One of our SLP's wanted Kinnick to be working on something more "age appropriate".  Most of her toys light up or make noise (due to her being blind).  However, most toys that light up or make noise are directed toward younger children.  So, we're trying to focus more on shape sorting and putting together puzzles.  These are somewhat of a challenge when you can't use your vision to help.  Try blind folding yourself and put together a puzzle - not easy.  However, we have a puzzle that has textured pieces.  She's figured out how to take the puzzle apart.  We just need to figure out how to put it back together.

Last week, we seen K&C's Pulmanologist.  She wants to get a little more aggressive about weening K&C off their oxygen.  The weather is starting to get nice - summer is always better for the lungs - no colds.  So, we reduced Kinnick's O2 to 1/2 lt.  So far, she's handling it very well.  We've always kept the oxygen saturations in the upper 90's.  She said that this really isn't that good for them anymore.  She said that as long as they are saturating at 92% or higher, that would be fine.  Right now, she's saturating in the upper 90's - no different then she was on 3/4 lt.  Of course, she just came off her antibiotic for the last cold/lung crud.  So, we're hoping to keep weening her.  We'll make changes every 2 weeks as long as things go well.  She also wants us to see a Pediatric ENT in Kansas City (about 3 1/2 hours from here) to have her throat scoped again to see if they have any suggestions for her paralyzed vocal cord that continues to cause a stridor.  She ordered a sleep study for Carver due to his apnea episodes that he continues to experience while sleeping.  He typically recovers on his own within a couple of seconds.  However, a couple of weeks ago, we had the blue spell - meaning he was having a difficult time recovering from an episode.  She said that he is too old now to still be having apnea.  There are a couple of things that could be causing it.  He has very large tonsils and most likely equally large adenoids.   So, removing these may do the trick.  However, she warned me that it is possible that this won't make a difference.  His Spastic CP could be causing the problem.   The muscles don't like to work together all of the time and this could cause breathing issues like we've seen.   The sleep study will help identify what's going on - Is it Apnea?  Is it seizures?  Is he snoring a lot due to an obstruction related to the large tonsils and adenoids?  The sleep study should answer these questions.  He is scheduled for the sleep study on May 11th.  It will take about 2 weeks to get the results back.

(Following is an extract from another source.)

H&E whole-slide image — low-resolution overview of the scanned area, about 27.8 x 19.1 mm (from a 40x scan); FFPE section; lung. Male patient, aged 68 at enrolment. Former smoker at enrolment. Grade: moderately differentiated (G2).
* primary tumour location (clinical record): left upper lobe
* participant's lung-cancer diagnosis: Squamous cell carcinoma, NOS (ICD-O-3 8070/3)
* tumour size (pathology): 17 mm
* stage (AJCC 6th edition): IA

Last, Carver is scheduled for his second CI.  The big day is May 27th!  We're really excited to get this done.  I can't wait until he has the full benefit of having both ears!


1 comment:

Jamie said...

I have been following Kinnick and Carver for awhile now. I had triplet preemies (25 weeks) that will be two at the end of July. My daughter has severe vision and hearing loss. She has a lot of the same issues at your two. I read in this post that Kinnick has a paralyzed vocal cord and my daughter does too. I was just wondering what, if anything you guys are doing for it? We're starting to look into speech therapy for her but are having a hard time finding someone that knows about paralyzed vocal cords. I was also wondering how much Kinnick talks? Lindy says 'aaaaa' after a lot of different words we say but it's real raspy and that is about all she can say. We are aware that her hearing loss is affecting her talking as well, but we just feel like if she didn't have the paralyzed vocal cord she would be talking a little by now.